Cape Town - The current stagnating performance of the South African economy and heightened social tensions, make the category of home owners "selling in order to emigrate" the one to watch, according to John Loos, household and property sector strategist at FNB Home Loans.
He regards this category as an important "sentiment barometer" to watch, given what he calls "the current period of weak confidence in South Africa, influenced by a multi-year economic growth stagnation and heightened social tensions".
This category has seen its percentage of total sales edge up slowly since late-2013, but remains fairly modest still, in his view.
The category of "selling in order to emigrate" as a percentage of total home selling was estimated at 4.4% in the fourth quarter of 2015 as indicated by the latest FNB Estate Agent Survey.
This is higher than a low of 2% of sales late in 2013, but remains far below its 20% peak late in 2008 during the recessionary market at the time.
"While the current climate could be expected to lift emigration-related selling, a mediocre global economy, and extremely high property values in some of the key emigration destinations, possibly serves to contain the pace of emigration somewhat," said Loos.
He said the impact of the economic slowdown doesn’t appear to have affected the level of selling in order to relocate to other parts of South Africa just yet.
At 9% of total selling in the fourth quarter 2015 survey, this percentage remains elevated on the 6% low reached back in 2009.

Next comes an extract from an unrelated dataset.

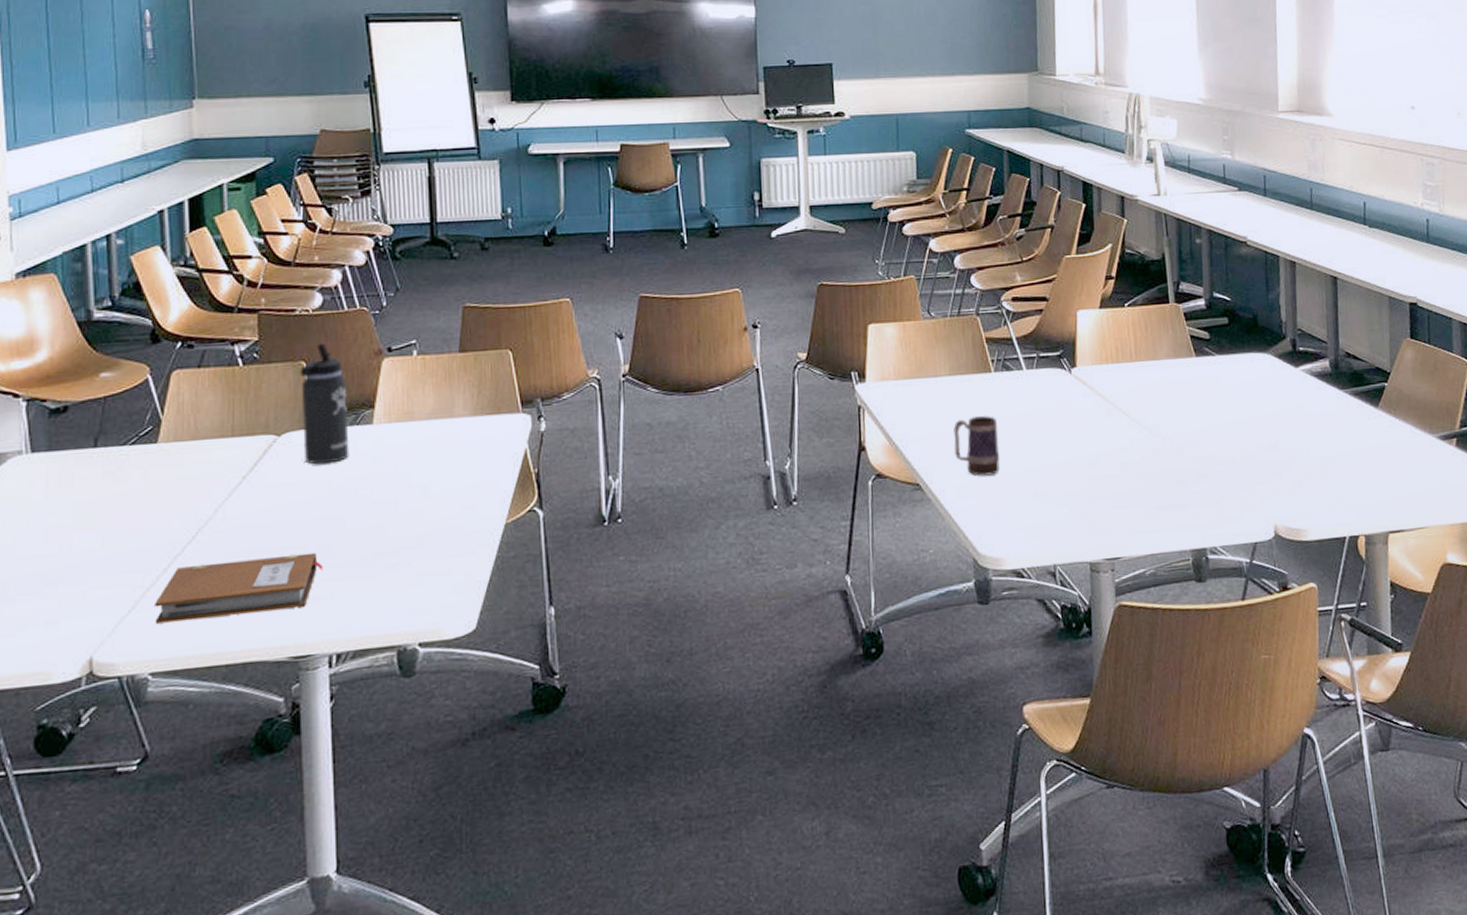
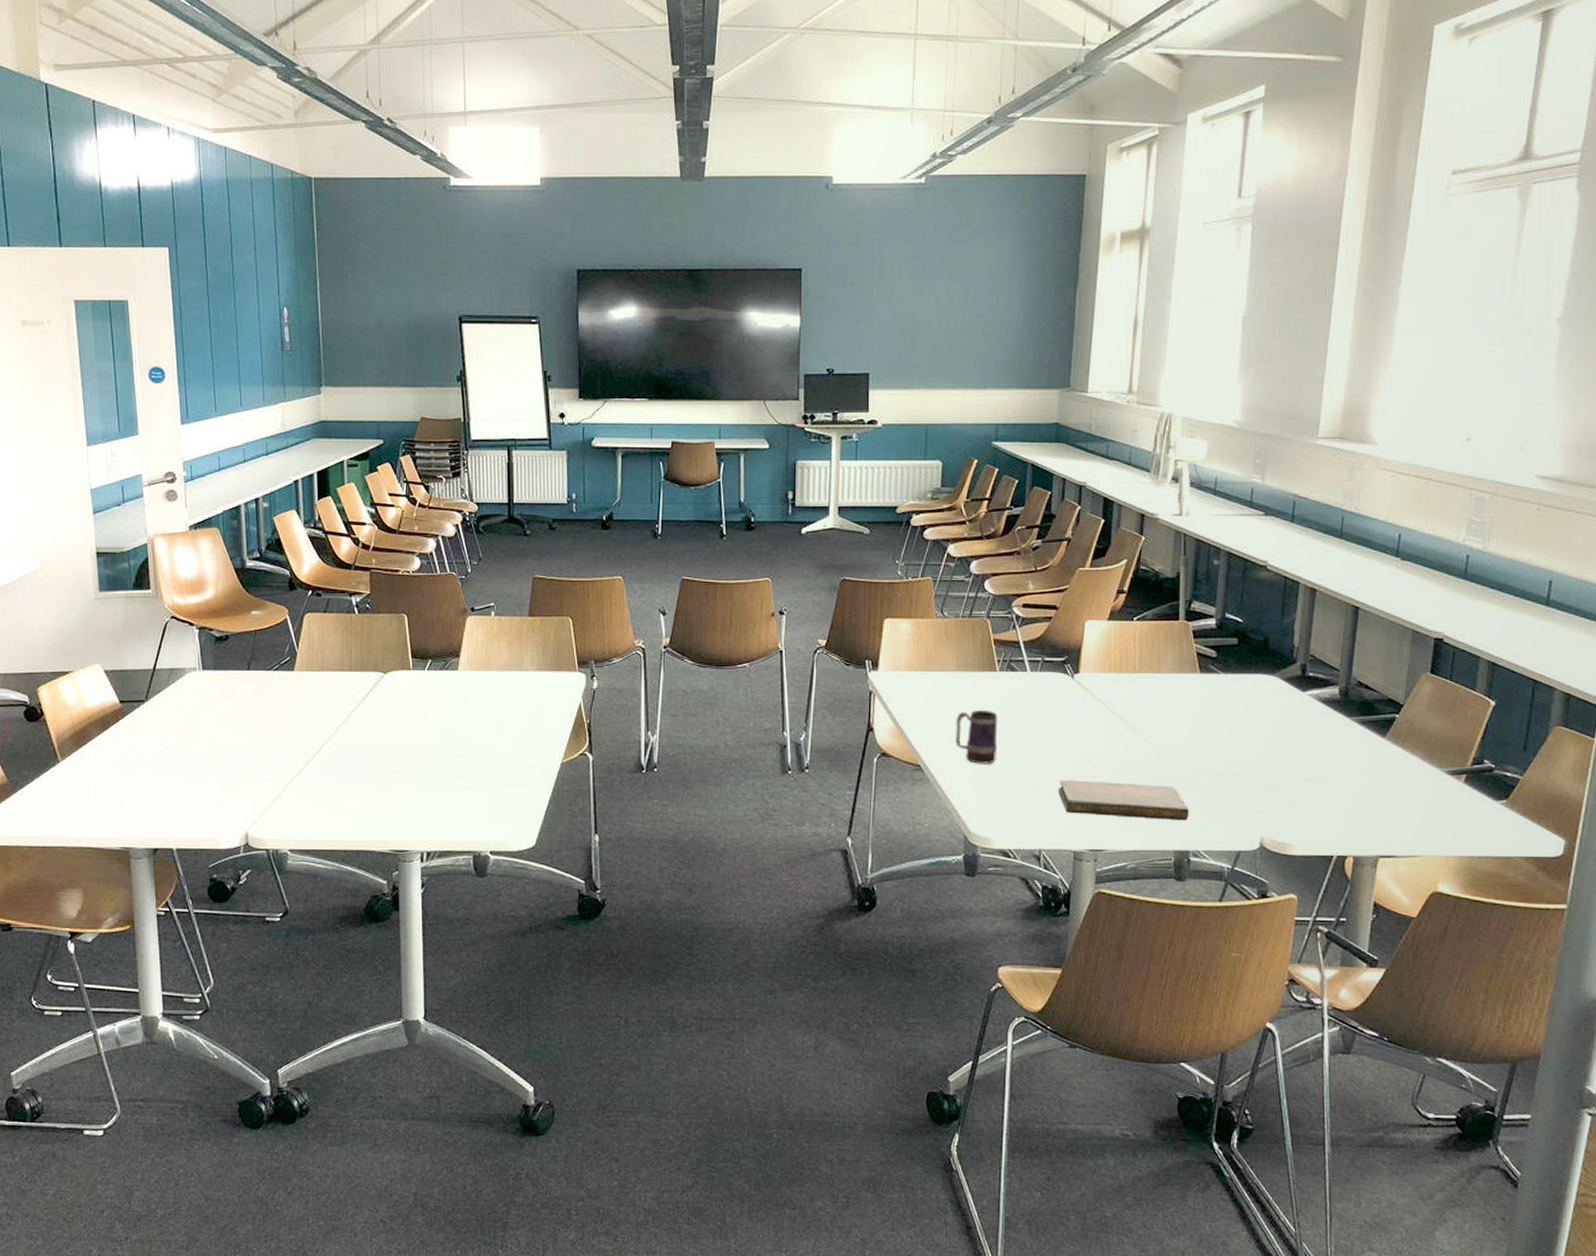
notebook: present [155,552,323,624] -> none [292,770,417,813]
thermos bottle: present [299,344,349,465] -> none [401,601,439,700]
notebook: none [1067,479,1202,521] -> present [1058,780,1190,821]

"This was around the last recession and greatly limited new employment and business opportunities at the time," according to Loos.
Another category of interest to watch is older people downscaling to smaller properties.
"A huge percentage of 'oldies' continue to downscale to smaller properties, not necessarily due to financial trouble, but perhaps feeling the cost of running a 'large' home, which is no longer seen as being that necessary - as in the case of sellers downscaling due to their stage of life," said Loos.
They are usually sellers who are getting older or whose offspring have left home.
According to Loos this creates a perception of financial limits being reached, which could set further growth limits on the residential market from here on.
In his view this group of older home owners still sees the market as a good seller’s market and are making use of the window of opportunity to offload larger properties.
"We would anticipate some decline in this percentage in the not too distant future, however, as some adopt a 'hold' approach in weaker market times," said Loos.
He said this group could also be considering cost escalations associated with a large property, including security costs and municipal rates and tariff increases, insurance, maintenance and running costs.